A week ago there was unusually intense rainfall overnight. I suppose it’s becoming more usual. The basement of the house I live in ended up with one to two feet of water. Appliances flooded and stopped working; some have kicked back on, some haven’t. There was no A/C in the house for a few days; there’s still no hot water a week after this started. There was sewage mixed in with the water, so a lot of what was damaged is ruined.
I’ve spent most of my adult life fitting most of that life into one room, often living in studios or small apartments where my bedroom, living room, office, gym and dining room were the same space. That’s been the case in the year-plus since my engagement ended: take all those rooms I just listed, add an upright piano to the mix and that’s my space. Recently I decided I don’t want to have most of my life and activities confined to such a small space. I moved a few things – just some books and comic books, as a trial run – out of the breezeway and into the basement. That little Jamestown colony of mine? All of it was destroyed in the flooding.
As I went through what I’d lost, I finally found the book I’d been looking for, the one with Krohn’s “Ice Cream Vendor.” It’d been ruined in the flooding. But I’d forgotten the book’s title, as well as – somehow – the fact that there is an entire internet of things where I can order a new one. The story is a strange one: a young girl visits the beach with her mother, one an exceptionally hot day. When the child walks up to an ice cream vendor, he says strange things to her – about the day, the weather, the world at-large etc. Ominous things. The mother returns to the vendor with the child, but is not exactly reassured after her own exchange with him. The story ends with a bizarre, unforgettable image and an unresolved ending.
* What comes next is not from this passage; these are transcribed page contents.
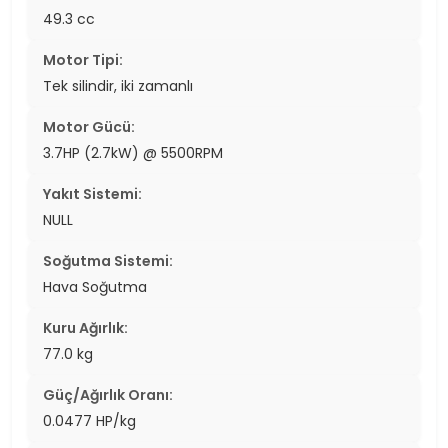
49.3 cc
Motor Tipi:
Tek silindir, iki zamanlı
Motor Gücü:
3.7HP (2.7kW) @ 5500RPM
Yakıt Sistemi:
NULL
Soğutma Sistemi:
Hava Soğutma
Kuru Ağırlık:
77.0 kg
Güç/Ağırlık Oranı:
0.0477 HP/kg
For years I used this story to teach analysis writing. My heart sunk every time a student wrote a paper about “The Ice Cream Vendor” that used it as a metaphor for climate change. That was too easy, I thought; low-hanging rhetorical fruit. Of course you can compare a story about an exceptionally hot day at the beach to global warming, but why settle? Why not think more? Demand more of yourself?
It struck me then that I was doing the same thing English does with flooding and intent: defining the quality of an action based on its apparent design. But what I was really saturated with, overfull of, was my own (in)action as a teacher. If I don’t want to read essays connecting Krohn’s work to climate change, all I have to do is tell the students they can’t do that. If I want more from them, all I have to do is ask. If I help them shape what they give me before it gets to me, what in the past may have overrun me instead flowed through and filled me with more of what I’m looking for. By losing what I did in the flood damage, I gained awareness I might otherwise have missed.